The rules for a new global economic order allowed Germany and Japan, the unquestionably defeated powers in the war, to assert themselves in a matter of decades on the international economic scene, and to play a leading role in their own 'economic miracles'. 

Bretton Woods' international order undoubtedly contributed to the Glorious Thirty Years of economic growth and monetary and exchange rate stability, which spanned from the end of World War II to the first half of the 1970s. 

Unfortunately, the period following the end of the Cold War appears not to have revealed quite so much wisdom. The failure of the major international institutions to reform prevailed, and adapting to new realities and players was insufficient. The balance between principles and pragmatism does not seem to have been as successful as in Bretton Woods. 

Just to mention the most consequential events, the prosperity of peoples and countries has been hit hard by the global financial crisis, and today we are living in one of the most unstable periods since the end of World War II both geopolitically and geo-economically. 

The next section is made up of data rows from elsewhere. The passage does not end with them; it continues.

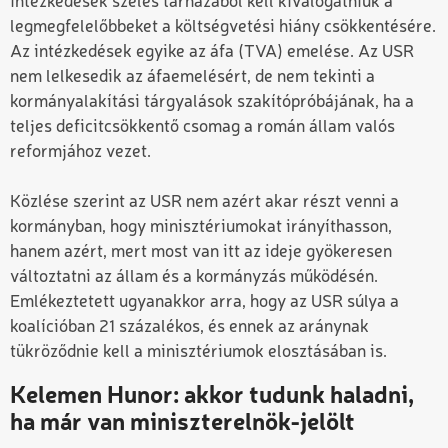
intézkedések széles tárházából kell kiválogatniuk a
legmegfelelőbbeket a költségvetési hiány csökkentésére.
Az intézkedések egyike az áfa (TVA) emelése. Az USR
nem lelkesedik az áfaemelésért, de nem tekinti a
kormányalakítási tárgyalások szakítópróbájának, ha a
teljes deficitcsökkentő csomag a román állam valós
reformjához vezet.
Közlése szerint az USR nem azért akar részt venni a
kormányban, hogy minisztériumokat irányíthasson,
hanem azért, mert most van itt az ideje gyökeresen
változtatni az állam és a kormányzás működésén.
Emlékeztetett ugyanakkor arra, hogy az USR súlya a
koalícióban 21 százalékos, és ennek az aránynak
tükröződnie kell a minisztériumok elosztásában is.
Kelemen Hunor: akkor tudunk haladni,
ha már van miniszterelnök-jelölt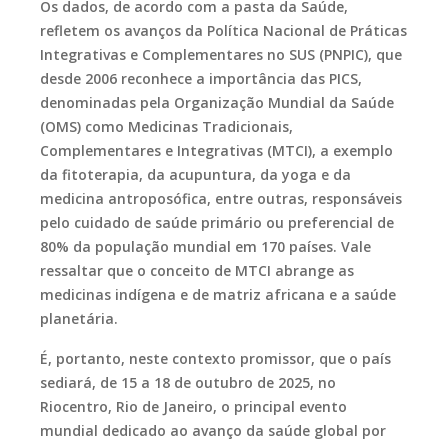
Os dados, de acordo com a pasta da Saúde,
refletem os avanços da Política Nacional de Práticas
Integrativas e Complementares no SUS (PNPIC), que
desde 2006 reconhece a importância das PICS,
denominadas pela Organização Mundial da Saúde
(OMS) como Medicinas Tradicionais,
Complementares e Integrativas (MTCI), a exemplo
da fitoterapia, da acupuntura, da yoga e da
medicina antroposófica, entre outras, responsáveis
pelo cuidado de saúde primário ou preferencial de
80% da população mundial em 170 países. Vale
ressaltar que o conceito de MTCI abrange as
medicinas indígena e de matriz africana e a saúde
planetária.
É, portanto, neste contexto promissor, que o país
sediará, de 15 a 18 de outubro de 2025, no
Riocentro, Rio de Janeiro, o principal evento
mundial dedicado ao avanço da saúde global por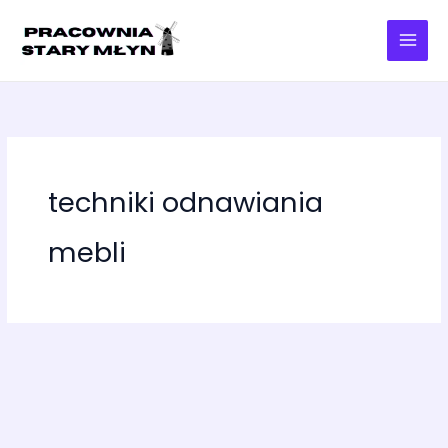
Przejdź
do
treści
techniki odnawiania
mebli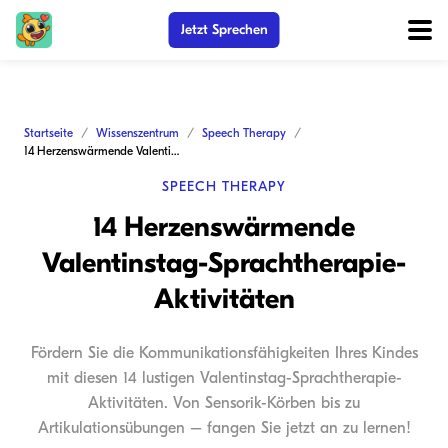
Jetzt Sprechen
Startseite
Wissenszentrum
Speech Therapy
14 Herzenswärmende Valentinstag-Sprachtherapie-Aktivitäten
SPEECH THERAPY
14 Herzenswärmende
Valentinstag-Sprachtherapie-
Aktivitäten
Fördern Sie die Kommunikationsfähigkeiten Ihres Kindes
mit diesen 14 lustigen Valentinstag-Sprachtherapie-
Aktivitäten. Von Sensorik-Körben bis zu
Artikulationsübungen – fangen Sie jetzt an zu lernen!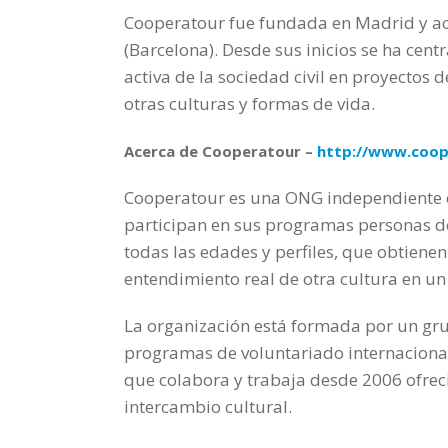
Cooperatour fue fundada en Madrid y act
(Barcelona). Desde sus inicios se ha cent
activa de la sociedad civil en proyectos
otras culturas y formas de vida.
Acerca de Cooperatour –
http://www.coop
Cooperatour es una ONG independiente c
participan en sus programas personas d
todas las edades y perfiles, que obtienen
entendimiento real de otra cultura en un 
La organización está formada por un gr
programas de voluntariado internacional
que colabora y trabaja desde 2006 ofrec
intercambio cultural.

At a different level, it is difficult to admit that we can solve or alleviate problems such as climate change, which calls for unprecedented good faith and international cooperation, in such an economically and politically polarised environment.

So much has failed in our shared journey.

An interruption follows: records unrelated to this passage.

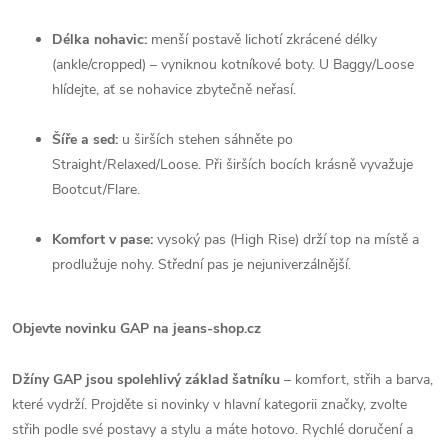
Délka nohavic:
menší postavě lichotí zkrácené délky
(ankle/cropped) – vyniknou kotníkové boty. U Baggy/Loose
hlídejte, ať se nohavice zbytečně neřasí.
Šíře a sed:
u širších stehen sáhněte po
Straight/Relaxed/Loose. Při širších bocích krásně vyvažuje
Bootcut/Flare.
Komfort v pase:
vysoký pas (High Rise) drží top na místě a
prodlužuje nohy. Střední pas je nejuniverzálnější.
Objevte novinku GAP na jeans-shop.cz
Džíny GAP jsou spolehlivý základ šatníku
– komfort, střih a barva,
které vydrží. Projděte si novinky v hlavní kategorii značky, zvolte
střih podle své postavy a stylu a máte hotovo. Rychlé doručení a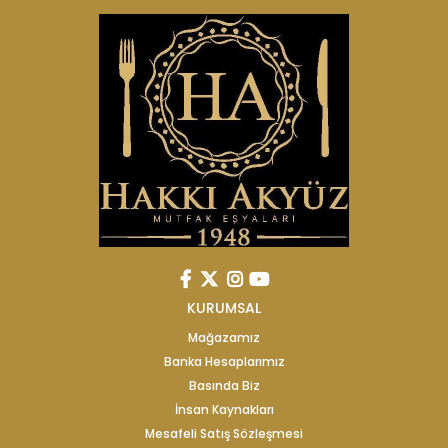
KURUMSAL
Mağazamız
Banka Hesaplarımız
Basında Biz
İnsan Kaynakları
Mesafeli Satış Sözleşmesi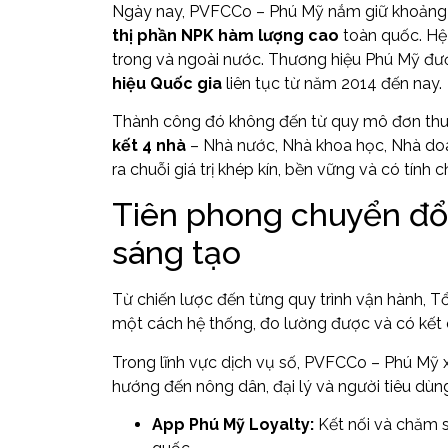
Ngày nay, PVFCCo – Phú Mỹ nắm giữ khoản
thị phần NPK hàm lượng cao
toàn quốc. Hệ 
trong và ngoài nước. Thương hiệu Phú Mỹ đư
hiệu Quốc gia
liên tục từ năm 2014 đến nay.
Thành công đó không đến từ quy mô đơn thu
kết 4 nhà
– Nhà nước, Nhà khoa học, Nhà do
ra chuỗi giá trị khép kín, bền vững và có tính ch
Tiên phong chuyển đổi
sáng tạo
Từ chiến lược đến từng quy trình vận hành, T
một cách hệ thống, đo lường được và có kết
Trong lĩnh vực dịch vụ số, PVFCCo – Phú Mỹ x
hướng đến nông dân, đại lý và người tiêu dùng
App Phú Mỹ Loyalty:
Kết nối và chăm s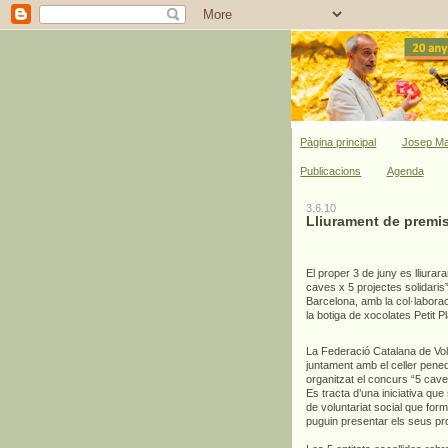
Pàgina principal
Josep Ma
Publicacions
Agenda
3.6.10
Lliurament de premis
El proper 3 de juny es lliurar
caves x 5 projectes solidaris
Barcelona, amb la col·laborac
la botiga de xocolates Petit Pla
La Federació Catalana de Vol
juntament amb el celler pen
organitzat el concurs “5 caves
Es tracta d’una iniciativa que 
de voluntariat social que fo
puguin presentar els seus pro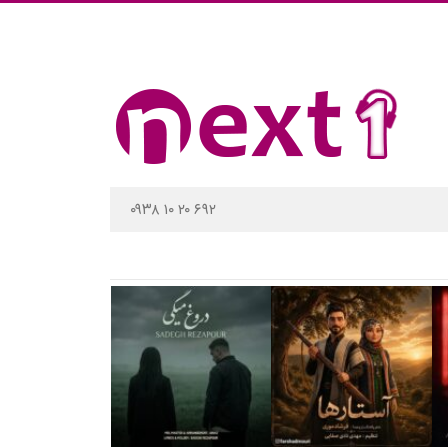
۰۹۳۸ ۱۰ ۲۰ ۶۹۲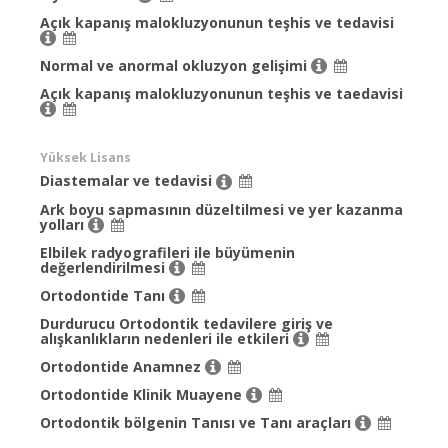
Açık kapanış malokluzyonunun teşhis ve tedavisi
Normal ve anormal okluzyon gelişimi
Açık kapanış malokluzyonunun teşhis ve taedavisi
Yüksek Lisans
Diastemalar ve tedavisi
Ark boyu sapmasının düzeltilmesi ve yer kazanma
yolları
Elbilek radyografileri ile büyümenin
değerlendirilmesi
Ortodontide Tanı
Durdurucu Ortodontik tedavilere giriş ve
alışkanlıkların nedenleri ile etkileri
Ortodontide Anamnez
Ortodontide Klinik Muayene
Ortodontik bölgenin Tanısı ve Tanı araçları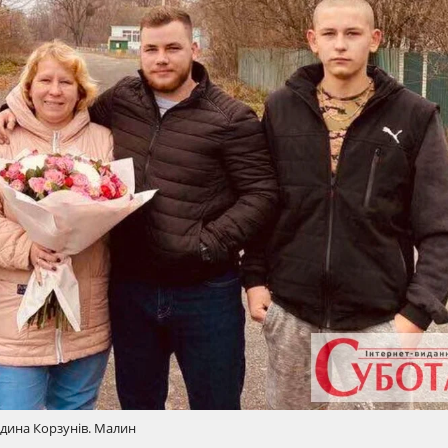
дина Корзунів. Малин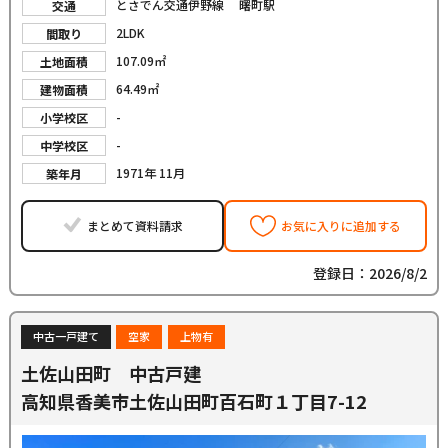
とさでん交通伊野線 曙町駅
交通
2LDK
間取り
107.09㎡
土地面積
64.49㎡
建物面積
-
小学校区
-
中学校区
1971年 11月
築年月
まとめて資料請求
お気に入りに追加する
登録日：2026/8/2
中古一戸建て
空家
上物有
土佐山田町 中古戸建
高知県香美市土佐山田町百石町１丁目7-12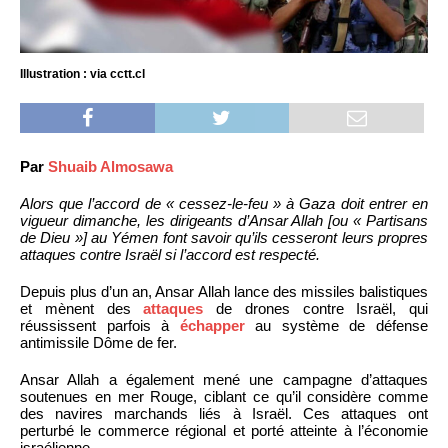
Illustration : via cctt.cl
Par
Shuaib Almosawa
Alors que l’accord de « cessez-le-feu » à Gaza doit entrer en
vigueur dimanche, les dirigeants d’Ansar Allah [ou « Partisans
de Dieu »] au Yémen font savoir qu’ils cesseront leurs propres
attaques contre Israël si l’accord est respecté.
Depuis plus d’un an, Ansar Allah lance des missiles balistiques
et mènent des
attaques
de drones contre Israël, qui
réussissent parfois à
échapper
au système de défense
antimissile Dôme de fer.
Ansar Allah a également mené une campagne d’attaques
soutenues en mer Rouge, ciblant ce qu’il considère comme
des navires marchands liés à Israël. Ces attaques ont
perturbé le commerce régional et porté atteinte à l’économie
israélienne.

Can we relaunch multilateralism through regional monetary unions? The question is fascinating and is at the heart of our Conference.

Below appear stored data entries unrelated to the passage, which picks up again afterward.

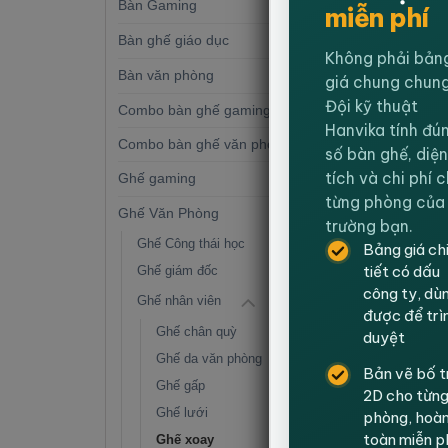
Bàn Gaming
(21)
miễn phí
GH
Ghế Côn
Bàn ghế giáo dục
(27)
Cấp – C
Không phải bản
Bàn văn phòng
(72)
giá chung chung
Đội kỹ thuật
1,89
Combo bàn ghế gaming
(8)
Hanvika tính đú
Combo bàn ghế văn phòng
(8)
số bàn ghế, diện
tích và chi phí 
Ghế gaming
(11)
từng phòng của
Ghế Văn Phòng
(90)
trường bạn.
-33%
Ghế Công thái học
Bảng giá ch
tiết có dấu
Ghế giám đốc
công ty, dù
Ghế nhân viên
được để trì
Ghế chân quỳ
duyệt
Ghế da văn phòng
Bản vẽ bố t
Ghế gấp
2D cho từn
GH
Ghế lưới
phòng, hoà
Ghế Côn
toàn miễn p
Ghế xoay
Đen 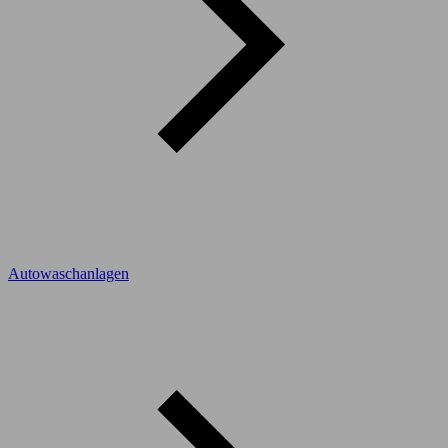
Autowaschanlagen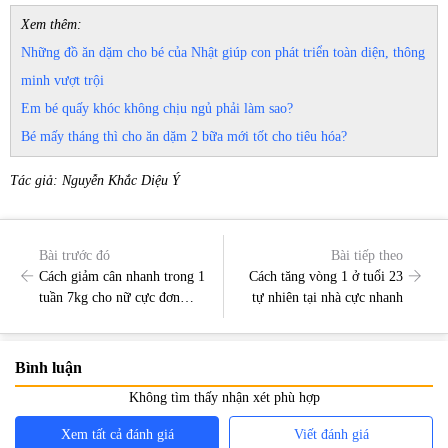
Xem thêm:
Những đồ ăn dặm cho bé của Nhật giúp con phát triển toàn diện, thông
minh vượt trội
Em bé quấy khóc không chịu ngủ phải làm sao?
Bé mấy tháng thì cho ăn dặm 2 bữa mới tốt cho tiêu hóa?
Tác giả: Nguyễn Khắc Diệu Ý
Bài trước đó
Bài tiếp theo
Cách giảm cân nhanh trong 1
Cách tăng vòng 1 ở tuổi 23
tuần 7kg cho nữ cực đơn
tự nhiên tại nhà cực nhanh
giản
Bình luận
Không tìm thấy nhận xét phù hợp
Xem tất cả đánh giá
Viết đánh giá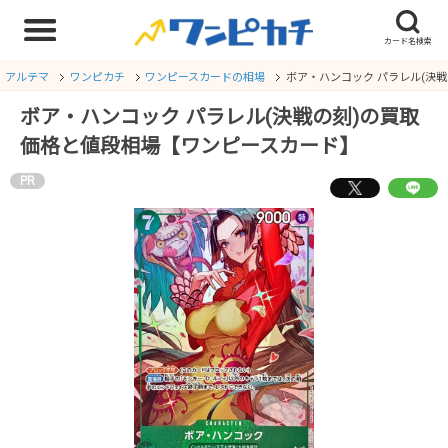
アルテマ
ワンピカチ
ワンピースカードの相場
ボア・ハンコック パラレル(決
ボア・ハンコック パラレル(決戦の刻)の買取
価格と値段相場【ワンピースカード】
PR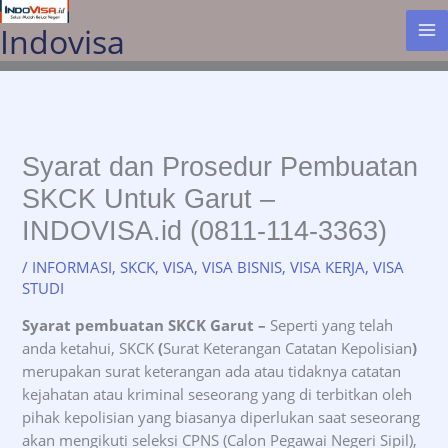
Lewati
Indovisa
ke
konten
Syarat dan Prosedur Pembuatan
SKCK Untuk Garut –
INDOVISA.id (0811-114-3363)
/
INFORMASI
,
SKCK
,
VISA
,
VISA BISNIS
,
VISA KERJA
,
VISA
STUDI
Syarat pembuatan SKCK Garut
–
Seperti yang telah
anda ketahui, SKCK
(
Surat Keterangan Catatan Kepolisian
)
merupakan surat keterangan ada atau tidaknya catatan
kejahatan atau kriminal seseorang yang di terbitkan oleh
pihak kepolisian yang biasanya diperlukan saat seseorang
akan mengikuti seleksi CPNS (Calon Pegawai Negeri Sipil),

Is such a route possible at a time when – more or less everywhere – greater sovereignty is claimed for States or regional blocks and there is an urge to put the different national or regional interests ahead of everything and everyone? 

Could it be that in the current political and economic circumstances the creation of new monetary unions has lost its "momentum"'?

Or, on the contrary, might the impulse towards monetary regionalisation be an effective response to geo-economic fragmentation? 

From the outset, new monetary unions have the advantage of benefiting from the complexity and wealth of the European experience, from every perspective. 

However, we cannot expect the creation of monetary unions in other geographies to be consensual. Even the creation of the European monetary union was not consensual, particularly among the leading countries. In fact, in France, it barely passed in the 1992 referendum and in Germany the political impulse of Chancellor Helmut Kohl was key, with strong opposition from the Bundesbank, for example. 

Also, we must not forget history shows us that monetary unions that have not been accompanied by a high degree of political integration of the integrating countries collapsed, sooner or later.

Each period generates its own contradictions. The 'Triffin Dilemma' eventually materialised, but did not prevent the international monetary system from operating quite reasonably for almost thirty years. 

Some years ago, in his book The Globalisation Paradox, Dani Rodrik exposed his trilemma concerning a crucial problem of our time: the compatibility between democracies and global markets. According to him, it is not possible to have at the same time what he refers to as hyper-globalisation, national democracy and national sovereignty. You can only have two of the three. Whether or not we agree with him, the developments we have been witnessing oblige us to assess the problem, and this includes monetary regionalism. 

The distinguished participants in this Conference will most surely bring us food for thought on all these issues, enabling us to unravel possible paths in these attractive yet troubling times.

I have no doubt that we are all very interested in listening to you.

Thank you very much for your attention.